§ Try it
Read the lines below, and copy any that contain the string "April".
◇ ◇ ◇ ◇ ◇ ◇ ◇
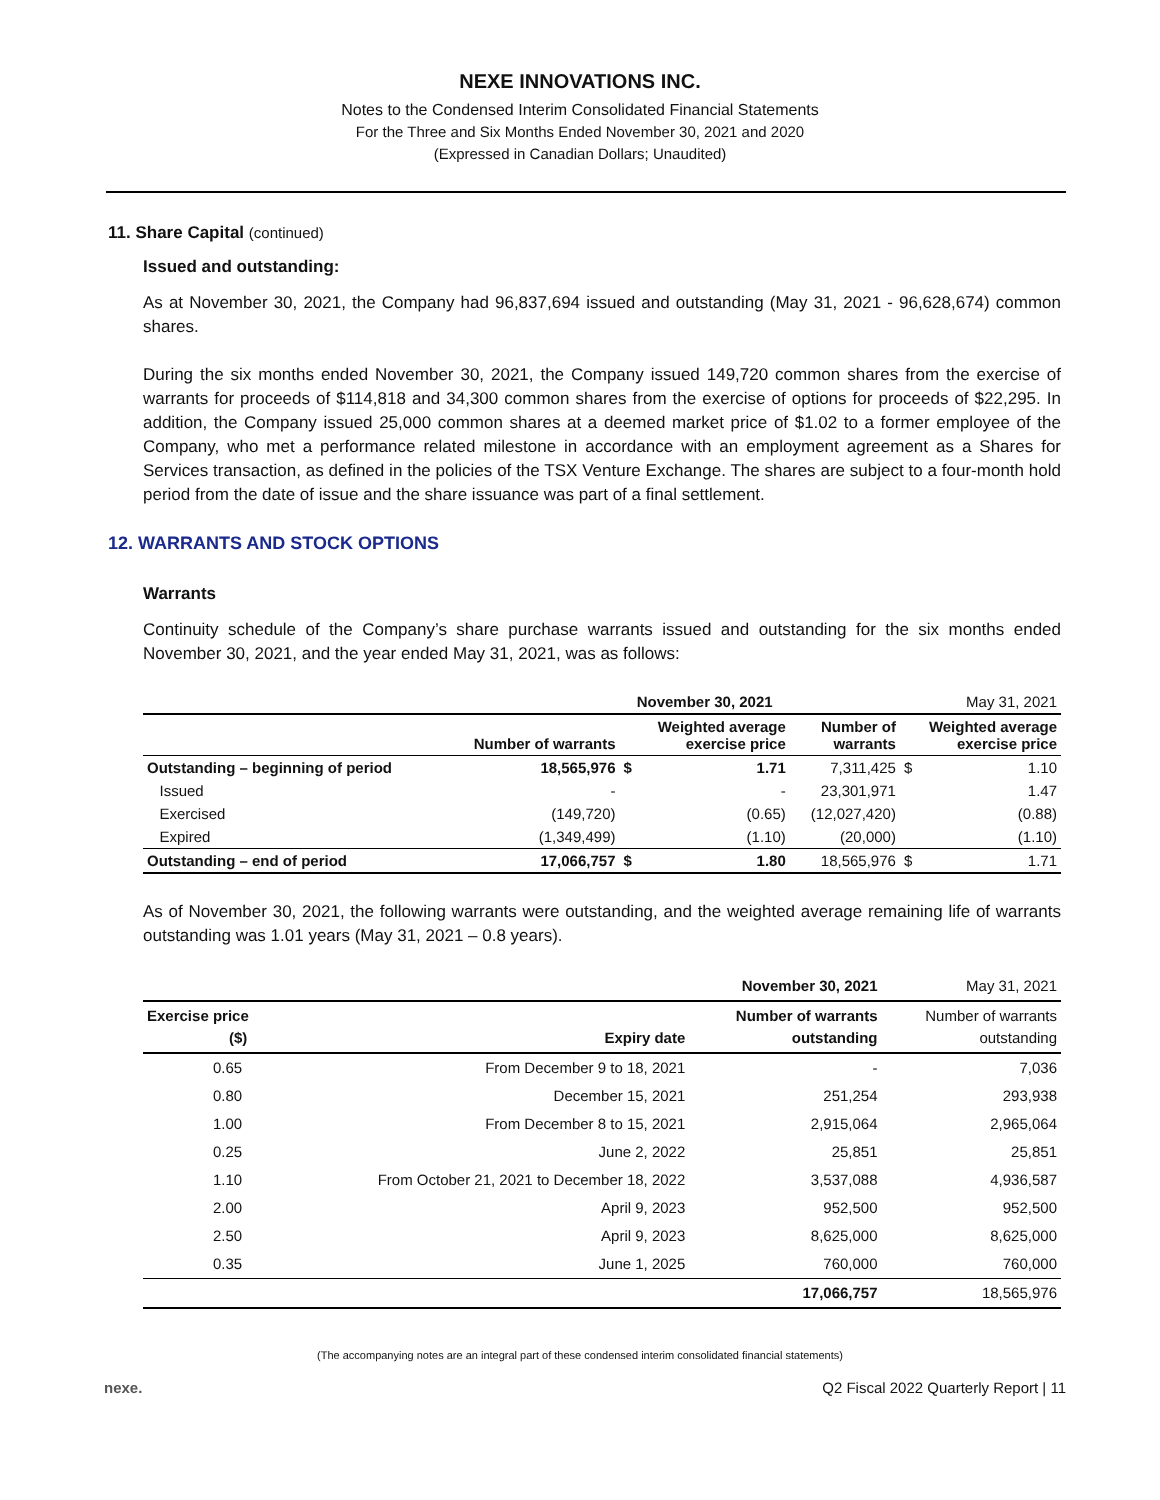NEXE INNOVATIONS INC.
Notes to the Condensed Interim Consolidated Financial Statements
For the Three and Six Months Ended November 30, 2021 and 2020
(Expressed in Canadian Dollars; Unaudited)
11. Share Capital (continued)
Issued and outstanding:
As at November 30, 2021, the Company had 96,837,694 issued and outstanding (May 31, 2021 - 96,628,674) common shares.
During the six months ended November 30, 2021, the Company issued 149,720 common shares from the exercise of warrants for proceeds of $114,818 and 34,300 common shares from the exercise of options for proceeds of $22,295. In addition, the Company issued 25,000 common shares at a deemed market price of $1.02 to a former employee of the Company, who met a performance related milestone in accordance with an employment agreement as a Shares for Services transaction, as defined in the policies of the TSX Venture Exchange. The shares are subject to a four-month hold period from the date of issue and the share issuance was part of a final settlement.
12. WARRANTS AND STOCK OPTIONS
Warrants
Continuity schedule of the Company’s share purchase warrants issued and outstanding for the six months ended November 30, 2021, and the year ended May 31, 2021, was as follows:
| | | November 30, 2021 | | | May 31, 2021 | |
| | Number of warrants | Weighted average exercise price | | Number of warrants | Weighted average exercise price | |
| Outstanding – beginning of period | 18,565,976 | $ | 1.71 | 7,311,425 | $ | 1.10 |
| Issued | - | | - | 23,301,971 | | 1.47 |
| Exercised | (149,720) | | (0.65) | (12,027,420) | | (0.88) |
| Expired | (1,349,499) | | (1.10) | (20,000) | | (1.10) |
| Outstanding – end of period | 17,066,757 | $ | 1.80 | 18,565,976 | $ | 1.71 |
As of November 30, 2021, the following warrants were outstanding, and the weighted average remaining life of warrants outstanding was 1.01 years (May 31, 2021 – 0.8 years).
| | | November 30, 2021 | May 31, 2021 |
| Exercise price ($) | Expiry date | Number of warrants outstanding | Number of warrants outstanding |
| 0.65 | From December 9 to 18, 2021 | - | 7,036 |
| 0.80 | December 15, 2021 | 251,254 | 293,938 |
| 1.00 | From December 8 to 15, 2021 | 2,915,064 | 2,965,064 |
| 0.25 | June 2, 2022 | 25,851 | 25,851 |
| 1.10 | From October 21, 2021 to December 18, 2022 | 3,537,088 | 4,936,587 |
| 2.00 | April 9, 2023 | 952,500 | 952,500 |
| 2.50 | April 9, 2023 | 8,625,000 | 8,625,000 |
| 0.35 | June 1, 2025 | 760,000 | 760,000 |
| | | 17,066,757 | 18,565,976 |
(The accompanying notes are an integral part of these condensed interim consolidated financial statements)
nexe. Q2 Fiscal 2022 Quarterly Report | 11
◇ ◇ ◇ ◇ ◇ ◇ ◇
§ Response
| 2.00 | April 9, 2023 | 952,500 | 952,500 |
| 2.50 | April 9, 2023 | 8,625,000 | 8,625,000 |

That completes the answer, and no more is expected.